# Brazilian Edition of the

Summer Institute in Statistical Genetics

**We are on Facebook!**

## General Information:

We are pleased to host the Summer Institute in Statistical Genetics, Department of Genetics, Luiz de Queiroz College of Agriculture, University of São Paulo, Piracicaba, SP, Brazil.
The Institute is on its 18th edition (http://www.biostat.washington.edu/suminst/sisg/general/) and consists of a series of two-and-a-half day workshops designed to introduce geneticists to modern methods of statistical analysis and to introduce statisticians to the statistical challenges posed by modern genetic data. Prerequisites are minimal, and the modular nature of the Institute enables participants to design a program best suited to their backgrounds and interests. Most participants take two or three modules. In the Brazilian edition, introductory modules will also be included, directed to students lacking quantitative training.
Individuals attending the Institute will receive certificates of course completion in recognition of their participation.

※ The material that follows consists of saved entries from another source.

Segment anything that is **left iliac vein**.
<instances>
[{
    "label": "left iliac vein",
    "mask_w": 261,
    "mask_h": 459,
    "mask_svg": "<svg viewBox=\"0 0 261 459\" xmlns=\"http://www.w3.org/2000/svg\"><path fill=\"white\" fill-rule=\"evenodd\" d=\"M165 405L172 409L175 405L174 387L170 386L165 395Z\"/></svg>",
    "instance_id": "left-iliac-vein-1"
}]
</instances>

About ESALQ and Piracicaba.

## Modules:

15 hours each, 2.5 days long.

## Venue:

Piracicaba, SP ( http://pt.wikipedia.org/wiki/Piracicaba, Piracicaba's TripAdvisor Guide), Campus of the “Luiz de Queiroz” College of Agriculture, University of São Paulo, Departament of Genetics (http://www.esalq.usp.br/acom/mapa/mapa.htm).

## Date:

Jan 22^{th} - Feb 12^{nd}, 2014.

## Introductory Modules:

This would be directed to students who need greater background in topics required by other courses in the Summer Institute. One module is directed to those with quantitative background, but lacking basic genetics, molecular biology and populations genetics. The other is directed to those with biological background, but lacking quantitative training. Both modules will be taught (in English) by a team of 2 or 3 Brazilian professors.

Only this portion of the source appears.